🤖 AI Summary
This work addresses the limited scalability of large language models in long-context scenarios due to the quadratic complexity of standard attention mechanisms, as well as the inflexibility of existing hybrid attention approaches that employ static sparsity ratios and fail to account for varying sensitivity to sparsity across inputs and tasks. To overcome these limitations, we propose the first elastic attention mechanism capable of dynamically adjusting sparsity ratios at test time. Our approach integrates a lightweight attention router that adaptively assigns each attention head to either a sparse or dense computation path during inference. Trained for only 12 hours on 8×A800 GPUs, the model achieves both efficient inference and state-of-the-art performance across three mainstream long-context benchmarks, significantly enhancing adaptability to diverse tasks.
📝 Abstract
The quadratic complexity of standard attention mechanisms poses a significant scalability bottleneck for large language models (LLMs) in long-context scenarios. While hybrid attention strategies that combine sparse and full attention within a single model offer a viable solution, they typically employ static computation ratios (i.e., fixed proportions of sparse versus full attention) and fail to adapt to the varying sparsity sensitivities of downstream tasks during inference.
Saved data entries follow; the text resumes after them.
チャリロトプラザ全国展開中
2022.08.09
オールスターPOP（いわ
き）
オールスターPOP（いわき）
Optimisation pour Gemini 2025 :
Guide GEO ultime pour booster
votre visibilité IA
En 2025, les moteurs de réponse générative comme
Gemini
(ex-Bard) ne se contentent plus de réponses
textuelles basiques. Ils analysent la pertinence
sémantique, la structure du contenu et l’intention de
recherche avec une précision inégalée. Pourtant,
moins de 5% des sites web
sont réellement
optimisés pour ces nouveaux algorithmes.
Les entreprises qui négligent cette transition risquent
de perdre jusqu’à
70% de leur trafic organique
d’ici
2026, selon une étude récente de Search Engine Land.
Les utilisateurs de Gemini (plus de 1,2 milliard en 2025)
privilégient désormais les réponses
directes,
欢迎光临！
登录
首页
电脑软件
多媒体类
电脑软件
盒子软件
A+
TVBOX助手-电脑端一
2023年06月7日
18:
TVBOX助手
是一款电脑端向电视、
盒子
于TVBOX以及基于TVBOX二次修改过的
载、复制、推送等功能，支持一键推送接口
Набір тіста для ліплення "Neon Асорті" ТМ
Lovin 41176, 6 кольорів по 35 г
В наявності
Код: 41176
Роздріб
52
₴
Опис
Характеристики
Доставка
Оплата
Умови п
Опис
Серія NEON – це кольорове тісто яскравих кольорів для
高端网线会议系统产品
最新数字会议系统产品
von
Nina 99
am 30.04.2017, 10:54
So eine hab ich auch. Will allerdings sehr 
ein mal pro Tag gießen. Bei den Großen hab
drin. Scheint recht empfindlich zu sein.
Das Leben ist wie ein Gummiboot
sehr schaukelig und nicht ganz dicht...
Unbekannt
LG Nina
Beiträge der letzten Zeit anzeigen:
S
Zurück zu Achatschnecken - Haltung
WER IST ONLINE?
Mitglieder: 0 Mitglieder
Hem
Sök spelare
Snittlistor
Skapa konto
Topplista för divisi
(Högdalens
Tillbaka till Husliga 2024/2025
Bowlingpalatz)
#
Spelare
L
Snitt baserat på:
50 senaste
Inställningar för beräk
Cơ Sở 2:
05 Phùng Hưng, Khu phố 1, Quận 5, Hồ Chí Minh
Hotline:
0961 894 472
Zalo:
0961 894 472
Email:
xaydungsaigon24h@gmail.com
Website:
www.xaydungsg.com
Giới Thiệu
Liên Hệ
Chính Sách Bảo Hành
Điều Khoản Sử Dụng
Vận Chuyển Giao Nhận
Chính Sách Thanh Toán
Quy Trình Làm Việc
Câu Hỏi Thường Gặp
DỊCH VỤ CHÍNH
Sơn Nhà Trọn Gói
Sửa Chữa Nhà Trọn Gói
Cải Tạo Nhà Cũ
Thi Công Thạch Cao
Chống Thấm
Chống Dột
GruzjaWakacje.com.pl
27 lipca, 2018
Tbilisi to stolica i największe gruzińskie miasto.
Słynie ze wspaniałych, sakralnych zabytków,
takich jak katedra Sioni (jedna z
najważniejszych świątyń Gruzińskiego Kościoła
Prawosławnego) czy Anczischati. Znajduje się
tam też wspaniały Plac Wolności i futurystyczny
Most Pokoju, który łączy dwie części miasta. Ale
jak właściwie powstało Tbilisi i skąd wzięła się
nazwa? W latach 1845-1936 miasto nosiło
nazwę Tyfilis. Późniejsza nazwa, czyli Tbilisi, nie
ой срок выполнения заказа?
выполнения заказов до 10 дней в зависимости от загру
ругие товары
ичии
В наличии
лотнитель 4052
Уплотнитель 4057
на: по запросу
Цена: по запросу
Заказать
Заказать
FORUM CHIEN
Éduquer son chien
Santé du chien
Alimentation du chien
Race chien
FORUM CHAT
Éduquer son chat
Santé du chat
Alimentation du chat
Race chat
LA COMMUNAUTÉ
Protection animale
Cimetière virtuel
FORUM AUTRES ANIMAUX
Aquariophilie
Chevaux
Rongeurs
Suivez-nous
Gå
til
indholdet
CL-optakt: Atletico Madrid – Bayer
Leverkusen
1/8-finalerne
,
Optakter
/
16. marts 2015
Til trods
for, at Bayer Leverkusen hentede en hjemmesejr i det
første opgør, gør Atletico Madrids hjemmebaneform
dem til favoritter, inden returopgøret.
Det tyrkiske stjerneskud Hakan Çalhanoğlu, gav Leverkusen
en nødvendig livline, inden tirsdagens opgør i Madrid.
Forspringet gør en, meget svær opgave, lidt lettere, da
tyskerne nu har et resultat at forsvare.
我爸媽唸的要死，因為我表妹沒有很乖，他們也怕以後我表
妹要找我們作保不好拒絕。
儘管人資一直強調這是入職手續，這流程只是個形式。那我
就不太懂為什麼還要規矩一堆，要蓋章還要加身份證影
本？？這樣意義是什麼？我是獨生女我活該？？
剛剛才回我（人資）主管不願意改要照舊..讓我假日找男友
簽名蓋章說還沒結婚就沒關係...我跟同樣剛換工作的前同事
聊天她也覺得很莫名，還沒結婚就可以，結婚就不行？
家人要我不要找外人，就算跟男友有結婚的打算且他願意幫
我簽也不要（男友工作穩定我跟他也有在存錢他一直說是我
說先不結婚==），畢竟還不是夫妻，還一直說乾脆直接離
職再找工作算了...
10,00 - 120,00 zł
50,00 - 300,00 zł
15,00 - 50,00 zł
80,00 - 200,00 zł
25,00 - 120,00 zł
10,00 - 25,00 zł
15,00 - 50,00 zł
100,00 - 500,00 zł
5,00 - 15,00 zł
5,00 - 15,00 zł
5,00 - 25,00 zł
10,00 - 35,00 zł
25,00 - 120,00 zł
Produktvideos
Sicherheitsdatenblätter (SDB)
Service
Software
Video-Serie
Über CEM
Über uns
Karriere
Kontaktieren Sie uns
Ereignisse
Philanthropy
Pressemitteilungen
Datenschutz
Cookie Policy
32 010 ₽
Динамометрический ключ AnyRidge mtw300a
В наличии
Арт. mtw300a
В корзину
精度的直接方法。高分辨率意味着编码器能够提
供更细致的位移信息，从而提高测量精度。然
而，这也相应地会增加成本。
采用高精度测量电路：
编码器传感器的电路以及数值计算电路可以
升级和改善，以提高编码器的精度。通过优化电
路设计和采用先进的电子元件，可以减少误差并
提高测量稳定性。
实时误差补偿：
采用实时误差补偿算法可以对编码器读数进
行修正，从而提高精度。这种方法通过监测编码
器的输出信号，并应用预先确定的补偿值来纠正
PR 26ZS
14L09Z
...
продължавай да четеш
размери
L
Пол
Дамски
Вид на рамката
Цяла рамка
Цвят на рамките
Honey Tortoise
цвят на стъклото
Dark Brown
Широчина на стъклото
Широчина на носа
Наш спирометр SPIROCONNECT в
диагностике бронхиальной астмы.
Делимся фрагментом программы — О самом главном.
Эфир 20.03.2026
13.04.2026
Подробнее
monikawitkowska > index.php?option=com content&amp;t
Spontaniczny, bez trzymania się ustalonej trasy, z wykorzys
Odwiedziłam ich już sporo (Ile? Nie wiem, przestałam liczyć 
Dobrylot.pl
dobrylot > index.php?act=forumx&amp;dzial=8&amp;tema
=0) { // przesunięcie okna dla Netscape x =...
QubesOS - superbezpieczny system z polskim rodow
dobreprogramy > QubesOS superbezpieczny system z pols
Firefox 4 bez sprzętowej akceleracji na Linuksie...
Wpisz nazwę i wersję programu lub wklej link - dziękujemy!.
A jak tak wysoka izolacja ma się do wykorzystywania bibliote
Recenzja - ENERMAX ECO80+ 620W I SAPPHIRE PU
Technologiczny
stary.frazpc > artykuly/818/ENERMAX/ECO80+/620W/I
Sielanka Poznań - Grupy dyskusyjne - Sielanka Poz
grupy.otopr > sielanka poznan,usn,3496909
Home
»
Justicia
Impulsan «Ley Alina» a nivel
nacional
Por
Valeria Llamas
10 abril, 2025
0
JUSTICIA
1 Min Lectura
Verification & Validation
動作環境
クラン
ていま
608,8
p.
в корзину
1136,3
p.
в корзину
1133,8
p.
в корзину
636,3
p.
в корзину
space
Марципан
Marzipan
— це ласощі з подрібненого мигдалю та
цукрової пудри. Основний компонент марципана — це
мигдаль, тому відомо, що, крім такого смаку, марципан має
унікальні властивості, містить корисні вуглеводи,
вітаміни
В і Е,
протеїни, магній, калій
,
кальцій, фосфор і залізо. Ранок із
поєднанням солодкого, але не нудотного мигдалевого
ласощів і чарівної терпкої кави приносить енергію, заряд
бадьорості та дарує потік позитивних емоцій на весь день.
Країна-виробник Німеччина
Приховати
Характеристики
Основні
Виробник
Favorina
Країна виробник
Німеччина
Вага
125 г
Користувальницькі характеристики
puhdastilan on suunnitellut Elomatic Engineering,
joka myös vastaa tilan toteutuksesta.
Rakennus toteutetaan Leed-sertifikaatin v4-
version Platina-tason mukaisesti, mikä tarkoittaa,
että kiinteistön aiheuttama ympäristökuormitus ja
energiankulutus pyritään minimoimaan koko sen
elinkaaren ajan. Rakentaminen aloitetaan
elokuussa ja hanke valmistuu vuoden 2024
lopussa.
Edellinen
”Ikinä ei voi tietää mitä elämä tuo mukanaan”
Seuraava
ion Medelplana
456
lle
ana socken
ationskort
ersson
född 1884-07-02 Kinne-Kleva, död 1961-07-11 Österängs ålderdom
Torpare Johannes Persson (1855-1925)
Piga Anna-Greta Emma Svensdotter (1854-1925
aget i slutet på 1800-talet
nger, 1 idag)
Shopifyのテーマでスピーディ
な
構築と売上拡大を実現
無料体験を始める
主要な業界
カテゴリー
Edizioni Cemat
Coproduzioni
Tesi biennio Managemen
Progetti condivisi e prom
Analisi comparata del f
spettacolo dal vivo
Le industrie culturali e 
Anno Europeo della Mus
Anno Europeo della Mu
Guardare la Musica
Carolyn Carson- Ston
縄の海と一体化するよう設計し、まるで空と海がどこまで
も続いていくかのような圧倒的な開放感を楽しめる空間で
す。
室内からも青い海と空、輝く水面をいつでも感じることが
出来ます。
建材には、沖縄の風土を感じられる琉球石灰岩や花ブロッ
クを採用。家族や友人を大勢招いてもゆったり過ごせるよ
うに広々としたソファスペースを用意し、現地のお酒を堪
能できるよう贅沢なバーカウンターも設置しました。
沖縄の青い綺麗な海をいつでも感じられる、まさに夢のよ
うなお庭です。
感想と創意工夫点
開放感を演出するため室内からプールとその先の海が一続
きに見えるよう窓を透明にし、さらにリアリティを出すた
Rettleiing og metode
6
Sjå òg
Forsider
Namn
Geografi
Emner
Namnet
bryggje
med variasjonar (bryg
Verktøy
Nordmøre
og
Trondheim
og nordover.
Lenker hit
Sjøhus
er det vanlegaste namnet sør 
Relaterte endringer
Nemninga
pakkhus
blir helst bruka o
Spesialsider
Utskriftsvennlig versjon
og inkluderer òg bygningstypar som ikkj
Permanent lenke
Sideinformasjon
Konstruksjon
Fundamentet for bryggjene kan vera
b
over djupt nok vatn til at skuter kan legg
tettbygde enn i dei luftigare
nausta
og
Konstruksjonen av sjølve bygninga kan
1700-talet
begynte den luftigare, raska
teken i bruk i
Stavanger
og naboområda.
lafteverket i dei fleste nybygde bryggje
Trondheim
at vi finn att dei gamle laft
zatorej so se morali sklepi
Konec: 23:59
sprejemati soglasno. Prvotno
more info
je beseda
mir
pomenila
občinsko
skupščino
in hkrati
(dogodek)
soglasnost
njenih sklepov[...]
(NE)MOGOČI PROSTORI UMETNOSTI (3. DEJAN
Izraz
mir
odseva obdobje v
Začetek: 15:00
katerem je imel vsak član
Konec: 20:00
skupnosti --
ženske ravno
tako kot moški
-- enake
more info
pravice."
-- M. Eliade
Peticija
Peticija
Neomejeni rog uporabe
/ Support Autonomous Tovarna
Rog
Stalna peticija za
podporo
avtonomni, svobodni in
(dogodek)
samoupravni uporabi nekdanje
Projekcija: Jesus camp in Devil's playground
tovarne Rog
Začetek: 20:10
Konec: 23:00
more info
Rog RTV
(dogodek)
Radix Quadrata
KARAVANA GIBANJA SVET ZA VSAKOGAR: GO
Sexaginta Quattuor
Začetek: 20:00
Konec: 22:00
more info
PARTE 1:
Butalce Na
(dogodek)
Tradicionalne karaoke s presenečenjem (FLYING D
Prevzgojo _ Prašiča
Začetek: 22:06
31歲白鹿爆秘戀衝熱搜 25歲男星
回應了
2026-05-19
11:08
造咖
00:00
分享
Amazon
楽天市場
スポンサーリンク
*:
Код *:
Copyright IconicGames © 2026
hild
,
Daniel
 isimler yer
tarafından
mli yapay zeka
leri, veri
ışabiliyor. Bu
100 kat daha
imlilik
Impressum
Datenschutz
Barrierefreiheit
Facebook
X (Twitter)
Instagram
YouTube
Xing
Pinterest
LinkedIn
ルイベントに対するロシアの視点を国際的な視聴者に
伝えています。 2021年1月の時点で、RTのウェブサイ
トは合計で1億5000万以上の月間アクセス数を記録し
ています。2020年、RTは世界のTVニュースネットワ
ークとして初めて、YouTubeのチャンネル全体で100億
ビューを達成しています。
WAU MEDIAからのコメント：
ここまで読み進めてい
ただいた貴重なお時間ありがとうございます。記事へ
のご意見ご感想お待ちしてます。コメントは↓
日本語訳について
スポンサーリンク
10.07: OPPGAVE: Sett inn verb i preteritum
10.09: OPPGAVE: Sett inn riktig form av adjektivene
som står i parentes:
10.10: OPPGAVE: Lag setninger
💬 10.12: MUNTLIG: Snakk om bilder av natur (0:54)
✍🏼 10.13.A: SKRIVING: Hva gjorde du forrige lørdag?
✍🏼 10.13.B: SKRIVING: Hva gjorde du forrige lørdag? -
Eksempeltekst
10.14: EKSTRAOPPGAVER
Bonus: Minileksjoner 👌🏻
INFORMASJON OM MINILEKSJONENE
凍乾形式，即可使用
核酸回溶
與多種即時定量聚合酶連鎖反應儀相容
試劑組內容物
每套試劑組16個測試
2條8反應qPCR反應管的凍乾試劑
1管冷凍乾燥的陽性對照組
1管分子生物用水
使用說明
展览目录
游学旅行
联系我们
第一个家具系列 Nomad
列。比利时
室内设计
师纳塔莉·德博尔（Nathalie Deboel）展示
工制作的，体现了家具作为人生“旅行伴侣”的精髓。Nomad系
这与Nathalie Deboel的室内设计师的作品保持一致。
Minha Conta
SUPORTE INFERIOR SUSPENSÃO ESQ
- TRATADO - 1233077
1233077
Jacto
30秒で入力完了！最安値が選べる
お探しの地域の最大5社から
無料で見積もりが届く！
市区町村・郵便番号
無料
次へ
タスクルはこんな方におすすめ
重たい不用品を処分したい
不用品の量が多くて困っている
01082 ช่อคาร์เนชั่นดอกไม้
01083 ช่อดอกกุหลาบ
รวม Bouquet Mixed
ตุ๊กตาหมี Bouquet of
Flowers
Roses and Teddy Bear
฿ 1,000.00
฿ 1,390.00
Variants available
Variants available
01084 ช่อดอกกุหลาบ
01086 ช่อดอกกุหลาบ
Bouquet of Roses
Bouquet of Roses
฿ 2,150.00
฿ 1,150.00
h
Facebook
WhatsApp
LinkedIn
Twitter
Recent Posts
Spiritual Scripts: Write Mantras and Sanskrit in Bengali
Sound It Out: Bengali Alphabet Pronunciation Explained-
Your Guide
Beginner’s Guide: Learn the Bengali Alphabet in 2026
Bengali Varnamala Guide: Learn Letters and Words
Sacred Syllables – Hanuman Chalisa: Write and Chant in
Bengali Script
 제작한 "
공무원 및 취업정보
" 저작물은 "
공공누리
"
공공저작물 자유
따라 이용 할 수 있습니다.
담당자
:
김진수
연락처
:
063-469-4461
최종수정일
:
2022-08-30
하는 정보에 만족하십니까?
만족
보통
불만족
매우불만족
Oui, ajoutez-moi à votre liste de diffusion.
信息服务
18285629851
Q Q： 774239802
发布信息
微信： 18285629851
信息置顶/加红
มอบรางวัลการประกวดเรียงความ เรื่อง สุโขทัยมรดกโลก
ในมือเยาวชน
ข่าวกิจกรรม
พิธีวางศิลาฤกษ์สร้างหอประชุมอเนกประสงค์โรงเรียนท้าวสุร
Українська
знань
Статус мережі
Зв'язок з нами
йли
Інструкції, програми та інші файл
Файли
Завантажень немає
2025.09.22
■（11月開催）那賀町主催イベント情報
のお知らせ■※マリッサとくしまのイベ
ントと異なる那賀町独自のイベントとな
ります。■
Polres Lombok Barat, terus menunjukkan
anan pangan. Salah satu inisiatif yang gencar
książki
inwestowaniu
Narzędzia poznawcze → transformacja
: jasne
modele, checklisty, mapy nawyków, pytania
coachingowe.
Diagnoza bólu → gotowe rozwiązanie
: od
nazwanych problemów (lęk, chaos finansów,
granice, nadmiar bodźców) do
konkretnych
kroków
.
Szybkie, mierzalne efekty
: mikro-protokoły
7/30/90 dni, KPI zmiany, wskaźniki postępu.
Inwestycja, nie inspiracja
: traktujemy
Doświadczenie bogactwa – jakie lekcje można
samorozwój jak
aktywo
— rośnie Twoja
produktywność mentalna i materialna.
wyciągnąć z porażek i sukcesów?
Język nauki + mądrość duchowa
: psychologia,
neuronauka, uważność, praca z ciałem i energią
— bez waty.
To address this issue, we propose Elastic Attention, which allows the model to dynamically adjust its overall sparsity based on the input. This is achieved by integrating a lightweight Attention Router into the existing pretrained model, which dynamically assigns each attention head to different computation modes. Within only 12 hours of training on 8xA800 GPUs, our method enables models to achieve both strong performance and efficient inference. Experiments across three long-context benchmarks on widely-used LLMs demonstrate the superiority of our method.